*** Opening Material provided ***
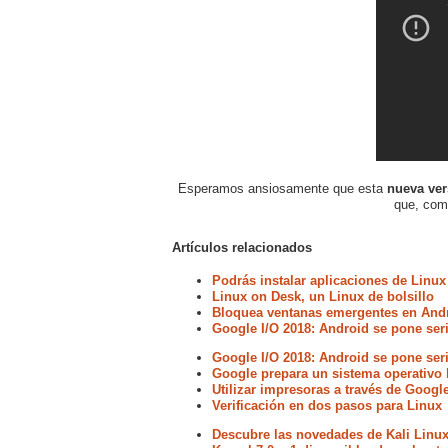
Esperamos ansiosamente que esta
nueva ver
que, com
Artículos relacionados
Podrás instalar aplicaciones de Linux
Linux on Desk, un Linux de bolsillo
Bloquea ventanas emergentes en Andr
Google I/O 2018: Android se pone ser
Google I/O 2018: Android se pone ser
Google prepara un sistema operativo
Utilizar impresoras a través de Googl
Verificación en dos pasos para Linux
Descubre las novedades de Kali Linux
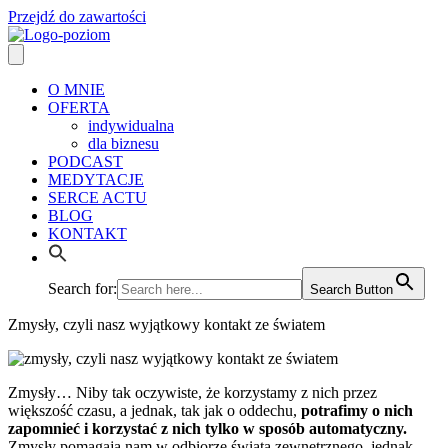
Przejdź do zawartości
O MNIE
OFERTA
indywidualna
dla biznesu
PODCAST
MEDYTACJE
SERCE ACTU
BLOG
KONTAKT
Search for:
Search Button
Zmysły, czyli nasz wyjątkowy kontakt ze światem
Zmysły… Niby tak oczywiste, że korzystamy z nich przez
większość czasu, a jednak, tak jak o oddechu,
potrafimy o nich
zapomnieć i korzystać z nich tylko w sposób automatyczny.
Zmysły pomagają nam w odbiorze świata zewnętrznego, jednak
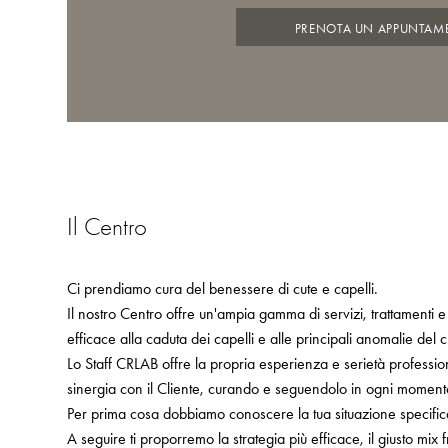
PRENOTA UN APPUNTAM
Il Centro
Ci prendiamo cura del benessere di cute e capelli.
Il nostro Centro offre un'ampia gamma di servizi, trattamenti e
efficace alla caduta dei capelli e alle principali anomalie del 
Lo Staff CRLAB offre la propria esperienza e serietà profess
sinergia con il Cliente, curando e seguendolo in ogni moment
Per prima cosa dobbiamo conoscere la tua situazione specific
A seguire ti proporremo la strategia più efficace, il giusto mix f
*** Closing Material provided ***
How to complete this task:
Each line from the one containing "Lo Staff CRLAB" to the end of the entries above should be copied exactly, and no other line.

Expected answer:
Lo Staff CRLAB offre la propria esperienza e serietà profess
sinergia con il Cliente, curando e seguendolo in ogni moment
Per prima cosa dobbiamo conoscere la tua situazione specific
A seguire ti proporremo la strategia più efficace, il giusto mix f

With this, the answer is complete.